There is an ear on a stained glass window here at St. Paul. Just an ear, with curves and crevices, floating in sea of brilliant blue glass. It sits underneath the image of Jesus praying in the Garden of Gethsemane, to the left of the sword. Of all the images from that night of Jesus’ betrayal – a bowl of water, a loaf of bread, a rooster – I’ve always been curious why our forebears chose that ear.
It’s an ear written about in gospels, an ear connected to the body of a high priest’s servant, named Malchus. He was among the crowd who came to arrest Jesus. When they arrived, Jesus’ friend Simon Peter, full of fear and anger, pulled out his sword. As he slashed about wildly to defend Jesus, he cut off Malchus’ ear. Jesus immediately rebuked Simon Peter and told him to put his sword away. Then Jesus gently took that ear and put it back where it belonged. Jesus healed the man who would help lead him to his death.
I noticed that ear, again, as I walked along those windows just before Ash Wednesday worship last week. I’d just heard the news of yet another deadly school shooting and like many of us, was overcome with sorrow and fear, anger and shame. Seeing that ear drew me right back to that story of Jesus in the garden. While our weapons today are unimaginably more powerful than Simon Peter’s sword, our ears are still vulnerable, and our Savior’s power to heal remains strong, even in the midst of death.
Perhaps the pastors and artists in the generations before chose that ear to remind us how to live faithfully in the midst of a violent world. Those windows point us back to Jesus, whose living and dying show us a way of standing in powerful opposition to violence without participating in its hurt and hate. That ear invites us into a whole different way to live, not slashing about wildly in anger and fear, but living in care of the other, reaching out in healing, and courageous self-giving.
Here’s some lessons we can receive from that scene in the garden. First, we can take serious Jesus’ words and put away our swords. It doesn’t make sense to get rid of all the guns, but we can begin by advocating for background checks and a ban on assault weapons. A followers of Jesus, we do this not just because these things have been proven to make us and our children safer. We do it because our Savior repeatedly shows us that human lives are infinitely more valuable than anything we possess.

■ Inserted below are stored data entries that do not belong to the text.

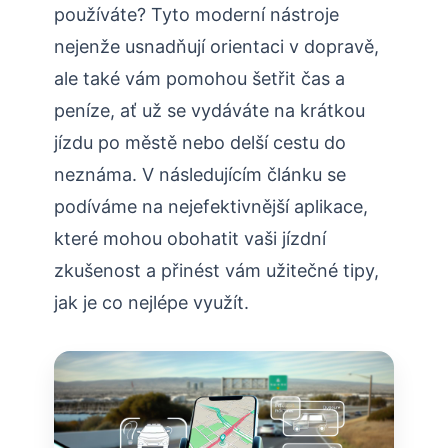
používáte? Tyto moderní nástroje
nejenže usnadňují orientaci v dopravě,
ale také vám pomohou šetřit čas a
peníze, ať už se vydáváte na krátkou
jízdu po městě nebo delší cestu do
neznáma. V následujícím článku se
podíváme na nejefektivnější aplikace,
které mohou obohatit vaši jízdní
zkušenost a přinést vám užitečné tipy,
jak je co nejlépe využít.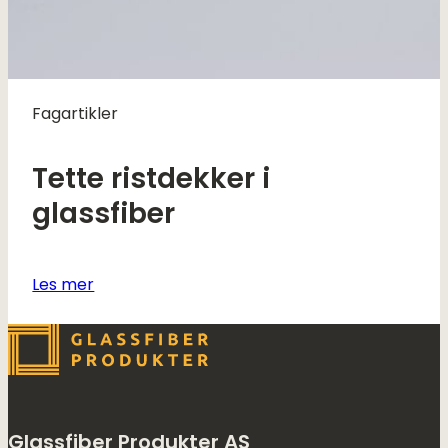
Fagartikler
Tette ristdekker i
glassfiber
Les mer
Glassfiber Produkter AS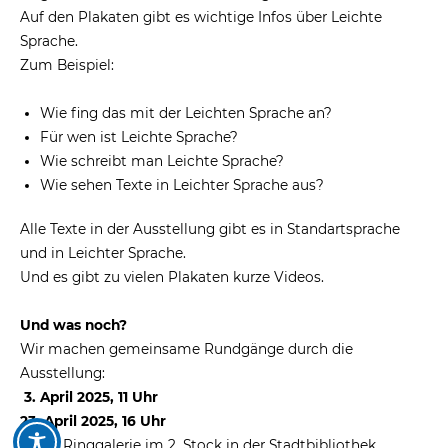
Auf den Plakaten gibt es wichtige Infos über Leichte
Sprache.
Zum Beispiel:
Wie fing das mit der Leichten Sprache an?
Für wen ist Leichte Sprache?
Wie schreibt man Leichte Sprache?
Wie sehen Texte in Leichter Sprache aus?
Alle Texte in der Ausstellung gibt es in Standartsprache
und in Leichter Sprache.
Und es gibt zu vielen Plakaten kurze Videos.
Und was noch?
Wir machen gemeinsame Rundgänge durch die
Ausstellung:
3. April 2025, 11 Uhr
23. April 2025, 16 Uhr
in der Ringgalerie im 2. Stock in der Stadtbibliothek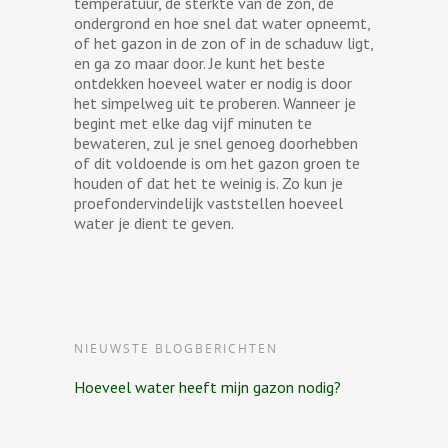
temperatuur, de sterkte van de zon, de
ondergrond en hoe snel dat water opneemt,
of het gazon in de zon of in de schaduw ligt,
en ga zo maar door. Je kunt het beste
ontdekken hoeveel water er nodig is door
het simpelweg uit te proberen. Wanneer je
begint met elke dag vijf minuten te
bewateren, zul je snel genoeg doorhebben
of dit voldoende is om het gazon groen te
houden of dat het te weinig is. Zo kun je
proefondervindelijk vaststellen hoeveel
water je dient te geven.
NIEUWSTE BLOGBERICHTEN
Hoeveel water heeft mijn gazon nodig?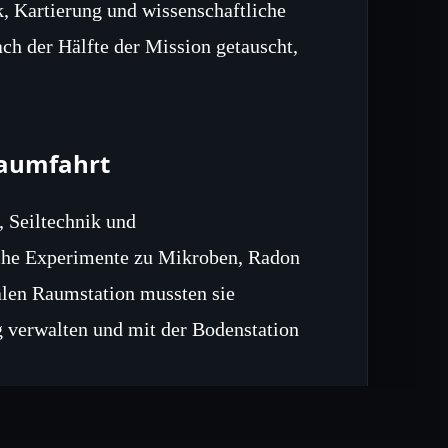
, Kartierung und wissenschaftliche
h der Hälfte der Mission getauscht,
Raumfahrt
, Seiltechnik und
iche Experimente zu Mikroben, Radon
alen Raumstation mussten sie
g verwalten und mit der Bodenstation
nt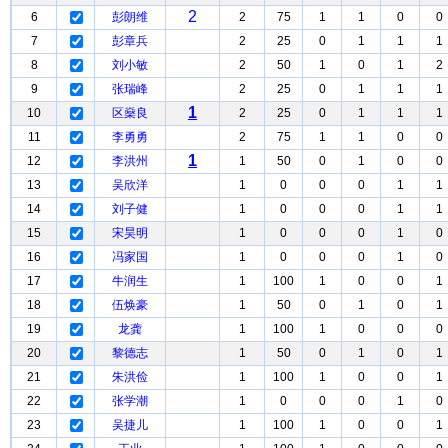
2
6
彭朗维
2
75
1
1
0
0
7
彭章兵
2
25
0
1
1
1
8
刘小敏
2
50
1
0
1
2
9
张瑞峰
2
25
0
1
1
1
1
10
区燊良
2
25
0
1
1
1
11
李勇勇
2
75
1
1
0
0
1
12
李洪州
1
50
0
1
0
0
13
吴欣洋
1
0
0
0
1
1
14
刘子健
1
0
0
0
1
1
15
宋昊明
1
0
0
0
1
0
16
冯家国
1
0
0
0
1
0
17
牛润生
1
100
1
0
0
1
18
伍焕豪
1
50
0
1
0
1
19
龙龚
1
100
1
0
0
0
20
黎德志
1
50
0
1
0
1
21
朱洪俭
1
100
1
0
0
1
22
张学潮
1
0
0
0
1
0
23
吴捷儿
1
100
1
0
0
1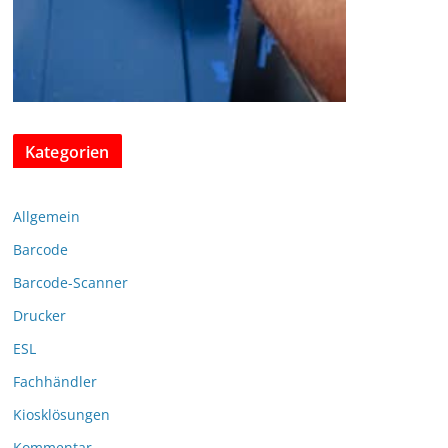
Kategorien
Allgemein
Barcode
Barcode-Scanner
Drucker
ESL
Fachhändler
Kiosklösungen
Kommentar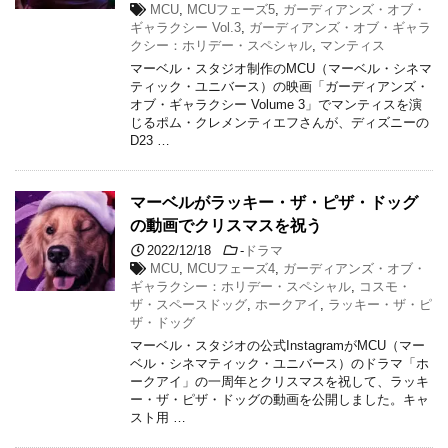
MCU
,
MCUフェーズ5
,
ガーディアンズ・オブ・
ギャラクシー Vol.3
,
ガーディアンズ・オブ・ギャラ
クシー：ホリデー・スペシャル
,
マンティス
マーベル・スタジオ制作のMCU（マーベル・シネマ
ティック・ユニバース）の映画「ガーディアンズ・
オブ・ギャラクシー Volume 3」でマンティスを演
じるポム・クレメンティエフさんが、ディズニーの
D23 …
マーベルがラッキー・ザ・ピザ・ドッグ
の動画でクリスマスを祝う
2022/12/18
-
ドラマ
MCU
,
MCUフェーズ4
,
ガーディアンズ・オブ・
ギャラクシー：ホリデー・スペシャル
,
コスモ・
ザ・スペースドッグ
,
ホークアイ
,
ラッキー・ザ・ピ
ザ・ドッグ
マーベル・スタジオの公式InstagramがMCU（マー
ベル・シネマティック・ユニバース）のドラマ「ホ
ークアイ」の一周年とクリスマスを祝して、ラッキ
ー・ザ・ピザ・ドッグの動画を公開しました。キャ
スト用 …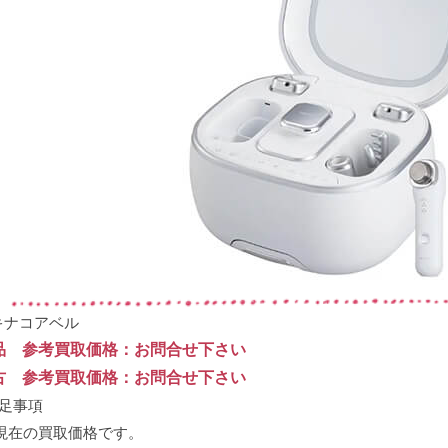
キナコアベル
品 参考買取価格：お問合せ下さい
古 参考買取価格：お問合せ下さい
補足事項
 現在の買取価格です。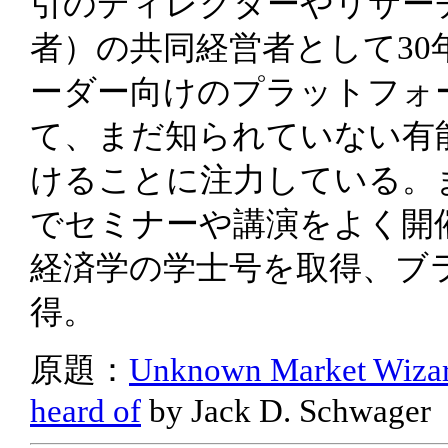
引のディレクターやリサーチ
者）の共同経営者として3
ーダー向けのプラットフォーム（
て、まだ知られていない有
けることに注力している。
でセミナーや講演をよく開
経済学の学士号を取得、ブ
得。
原題：
Unknown Market Wizards
heard of
by Jack D. Schwager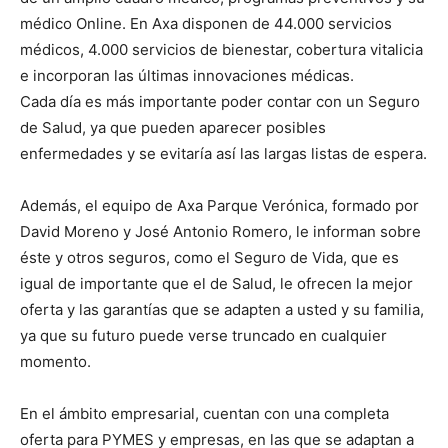
médico Online. En Axa disponen de 44.000 servicios
médicos, 4.000 servicios de bienestar, cobertura vitalicia
e incorporan las últimas innovaciones médicas.
Cada día es más importante poder contar con un Seguro
de Salud, ya que pueden aparecer posibles
enfermedades y se evitaría así las largas listas de espera.
Además, el equipo de Axa Parque Verónica, formado por
David Moreno y José Antonio Romero, le informan sobre
éste y otros seguros, como el Seguro de Vida, que es
igual de importante que el de Salud, le ofrecen la mejor
oferta y las garantías que se adapten a usted y su familia,
ya que su futuro puede verse truncado en cualquier
momento.
En el ámbito empresarial, cuentan con una completa
oferta para PYMES y empresas, en las que se adaptan a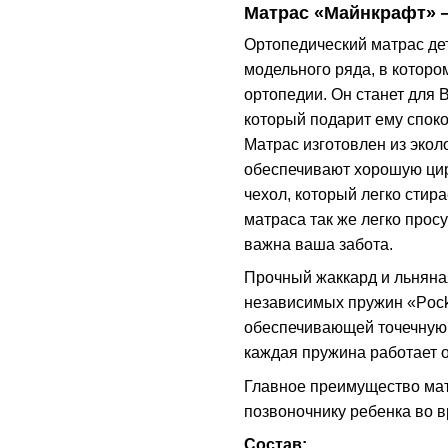
Матрас «Майнкрафт» 
Ортопедический матрас дет
модельного ряда, в которо
ортопедии. Он станет для
который подарит ему спок
Матрас изготовлен из экол
обеспечивают хорошую цир
чехол, который легко стира
матраса так же легко просу
важна ваша забота.
Прочный жаккард и льняна
независимых пружин «Pock
обеспечивающей точечную 
каждая пружина работает от
Главное преимущество ма
позвоночнику ребенка во 
Состав: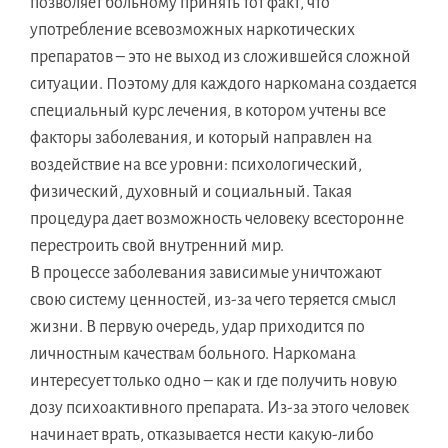
позволяет больному принять тот факт, что
употребление всевозможных наркотических
препаратов – это не выход из сложившейся сложной
ситуации. Поэтому для каждого наркомана создается
специальный курс лечения, в котором учтены все
факторы заболевания, и который направлен на
воздействие на все уровни: психологический,
физический, духовный и социальный. Такая
процедура дает возможность человеку всесторонне
перестроить свой внутренний мир.
В процессе заболевания зависимые уничтожают
свою систему ценностей, из-за чего теряется смысл
жизни. В первую очередь, удар приходится по
личностным качествам больного. Наркомана
интересует только одно – как и где получить новую
дозу психоактивного препарата. Из-за этого человек
начинает врать, отказывается нести какую-либо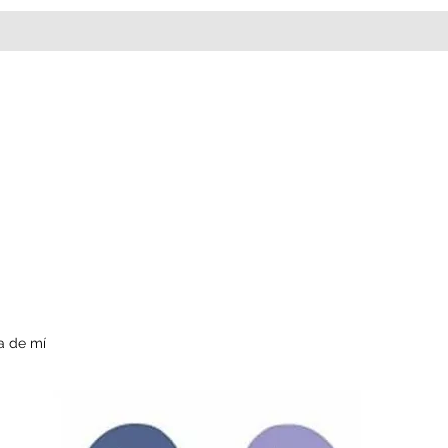
a de mí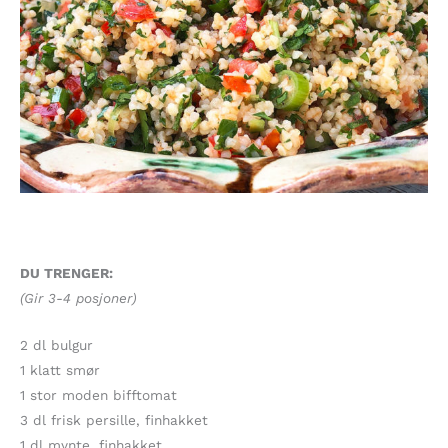
DU TRENGER:
(Gir 3-4 posjoner)
2 dl bulgur
1 klatt smør
1 stor moden bifftomat
3 dl frisk persille, finhakket
1 dl mynte, finhakket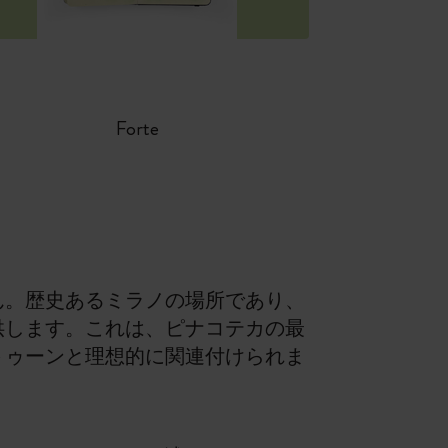
Forte
ん。歴史あるミラノの場所であり、
供します。これは、ピナコテカの最
トゥーンと理想的に関連付けられま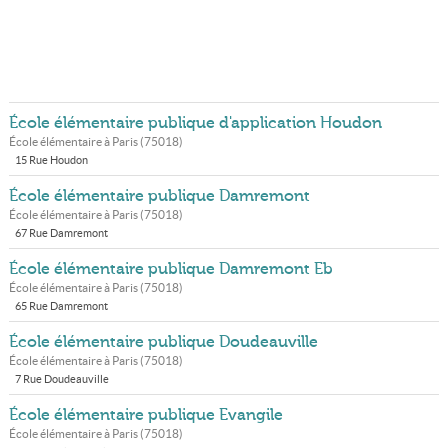
École élémentaire publique d'application Houdon
École élémentaire à
Paris
(
75018
)
15 Rue Houdon
École élémentaire publique Damremont
École élémentaire à
Paris
(
75018
)
67 Rue Damremont
École élémentaire publique Damremont Eb
École élémentaire à
Paris
(
75018
)
65 Rue Damremont
École élémentaire publique Doudeauville
École élémentaire à
Paris
(
75018
)
7 Rue Doudeauville
École élémentaire publique Evangile
École élémentaire à
Paris
(
75018
)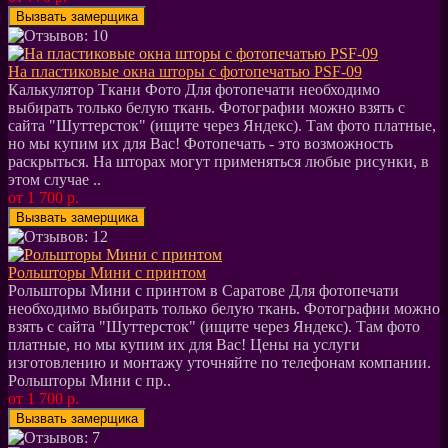
На пластиковые окна шторы с фотопечатью PSF-09
Калькулятор Ткани Фото Для фотопечати необходимо
выбирать только белую ткань. Фотографии можно взять с
сайта "Шуттерсток" (ищите через Яндекс). Там фото платные,
но мы купим их для Вас! Фотопечать - это возможность
раскрыться. На шторах могут применяться любые рисунки, в
этом случае ..
от 1 700 р.
Рольшторы Мини с принтом
Рольшторы Мини с принтом в Саратове Для фотопечати
необходимо выбирать только белую ткань. Фотографии можно
взять с сайта "Шуттерсток" (ищите через Яндекс). Там фото
платные, но мы купим их для Вас! Цены на услуги
изготовлению и монтажу уточняйте по телефонам компании.
Рольшторы Мини с пр..
от 1 700 р.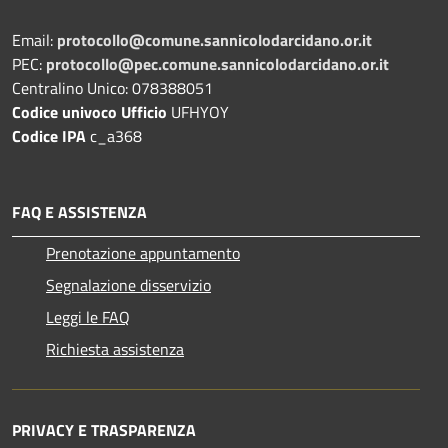
Email:
protocollo@comune.sannicolodarcidano.or.it
PEC:
protocollo@pec.comune.sannicolodarcidano.or.it
Centralino Unico: 078388051
Codice univoco Ufficio
UFHYOY
Codice IPA
c_a368
FAQ E ASSISTENZA
Prenotazione appuntamento
Segnalazione disservizio
Leggi le FAQ
Richiesta assistenza
PRIVACY E TRASPARENZA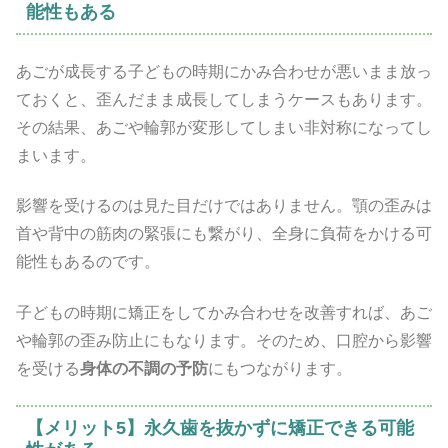
能性もある
あごが成長する子どもの時期にかみ合わせが悪いまま放っ
ておくと、歪んだまま成長してしまうケースもあります。
その結果、あごや輪郭が変形してしまい非対称になってし
まいます。
影響を受けるのは見た目だけではありません。顎の歪みは
首や背中の筋肉の緊張にも繋がり、全身に負荷をかける可
能性もあるのです。
子どもの時期に矯正をしてかみ合わせを改善すれば、あご
や輪郭の歪み防止にもなります。そのため、口腔から影響
を受ける
身体の不調の予防
にもつながります。
【メリット5】永久歯を抜かずに矯正できる可能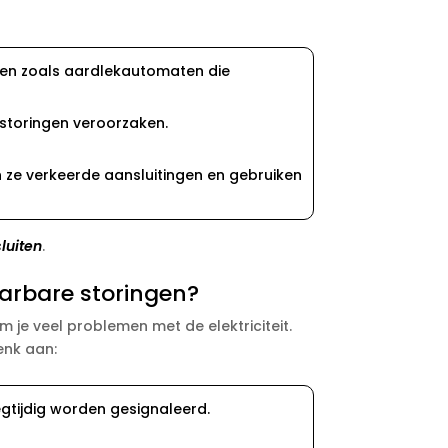
en zoals aardlekautomaten die
storingen veroorzaken.​
ze verkeerde aansluitingen en gebruiken
luiten
.​
arbare storingen?
je veel problemen met de elektriciteit.​
enk aan:
gtijdig worden gesignaleerd.​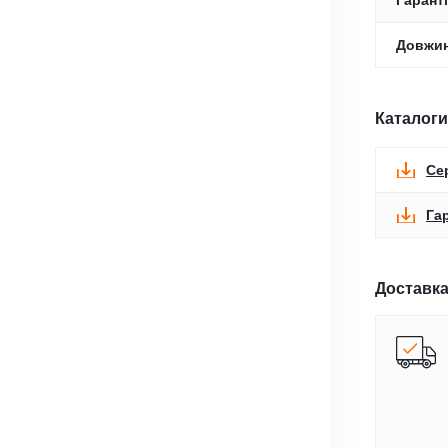
Гаранті
Довжин
Каталоги
Се
Га
Доставка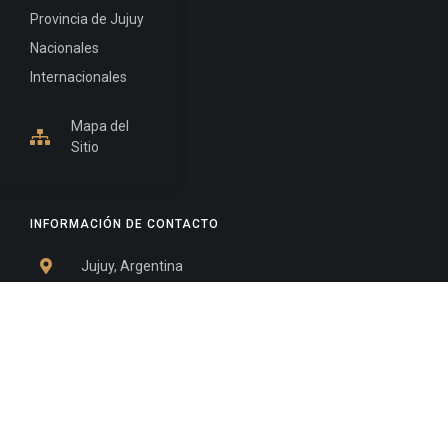
Provincia de Jujuy
Nacionales
Internacionales
Mapa del
Sitio
INFORMACIÓN DE CONTACTO
Jujuy, Argentina
0388-4245300
Edificio Central : 0388-4245300
Suprema Corte de Justicia: 4245330 - 4245331 -
4245332 - 4245334 - 4245335
Juzgado Civil: 4245321 - 4245322 - 4245323 - 4245324
- 4245325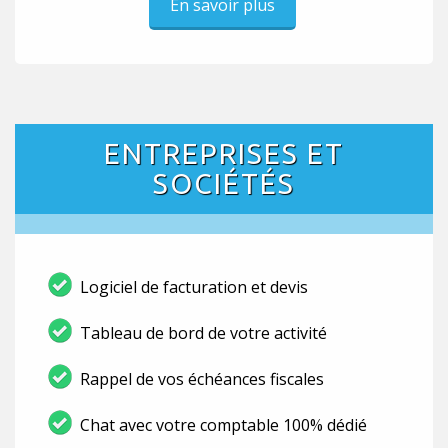
En savoir plus
ENTREPRISES ET
SOCIÉTÉS
Logiciel de facturation et devis
Tableau de bord de votre activité
Rappel de vos échéances fiscales
Chat avec votre comptable 100% dédié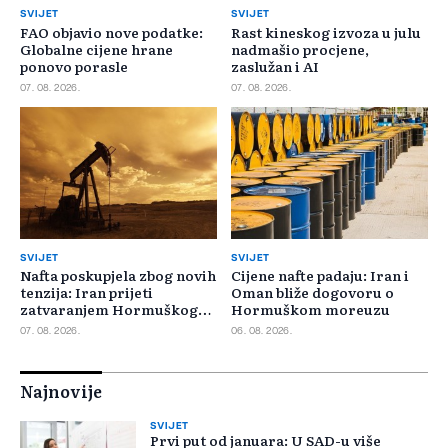
SVIJET
SVIJET
FAO objavio nove podatke:
Rast kineskog izvoza u julu
Globalne cijene hrane
nadmašio procjene,
ponovo porasle
zaslužan i AI
07. 08. 2026.
07. 08. 2026.
SVIJET
SVIJET
Nafta poskupjela zbog novih
Cijene nafte padaju: Iran i
tenzija: Iran prijeti
Oman bliže dogovoru o
zatvaranjem Hormuškog
Hormuškom moreuzu
moreuza
07. 08. 2026.
06. 08. 2026.
Najnovije
SVIJET
Prvi put od januara: U SAD-u više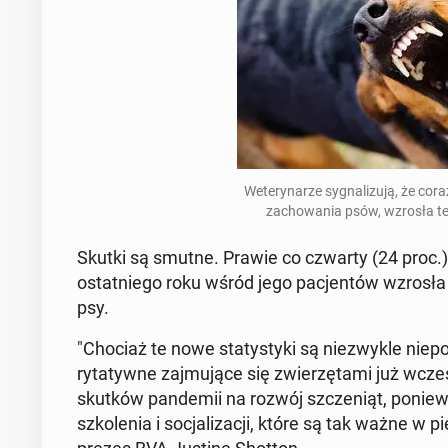
We­te­ry­na­rze sy­gna­li­zu­ją, że co
za­cho­wa­nia psów, wzrosła te
Skutki są smutne. Prawie co czwarty (24 proc.) z 
ostat­nie­go roku wśród jego pa­cjen­tów wzrosła 
psy.
"Chociaż te nowe sta­ty­sty­ki są nie­zwy­kle nie­po­ko
ry­ta­tyw­ne zaj­mu­ją­ce się zwie­rzę­ta­mi już wcze
skutków pan­de­mii na rozwój szcze­niąt, po­nie­waż 
szko­le­nia i so­cja­li­za­cji, które są tak ważne 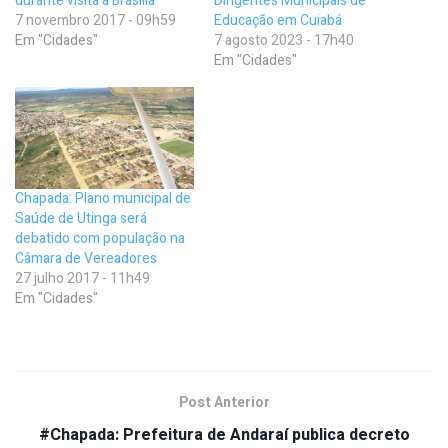
durante visita a Brasília
Dirigentes Municipais de
7 novembro 2017 - 09h59
Educação em Cuiabá
Em "Cidades"
7 agosto 2023 - 17h40
Em "Cidades"
Chapada: Plano municipal de
Saúde de Utinga será
debatido com população na
Câmara de Vereadores
27 julho 2017 - 11h49
Em "Cidades"
Post Anterior
#Chapada: Prefeitura de Andaraí publica decreto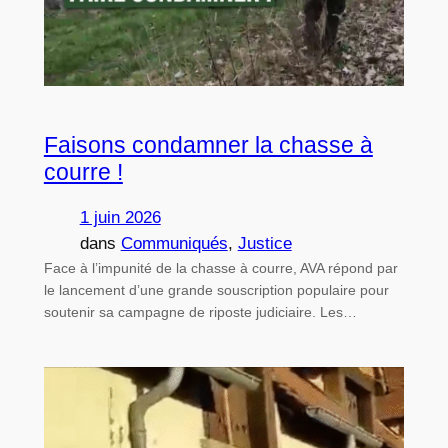
Faisons condamner la chasse à
courre !
1 juin 2026
dans
Communiqués
, 
Justice
Face à l’impunité de la chasse à courre, AVA répond par
le lancement d’une grande souscription populaire pour
soutenir sa campagne de riposte judiciaire. Les…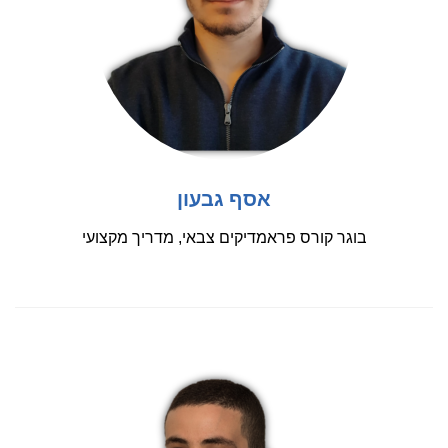
אסף גבעון
בוגר קורס פראמדיקים צבאי, מדריך מקצועי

I imagine Jesus in that garden tenderly holding Malchus’ ear, with its curves and vulnerable skin. While threats and fear swirled around him, he steadily did what he always did: healed and loved people. Jesus spent his life tending to the bodies and hearts of vulnerable people; healing them, blessing them, honoring them, and nourishing them.
Our hope and our purpose in days like this is not to slash about wildly in fear and rage, but to work daily and deliberately to build a world where every life is valued and people have what is needed to thrive. Let’s follow Jesus in ways of self-giving and active love, defending the lives of one another as tenderly and courageously as he did that curvy, vulnerable ear.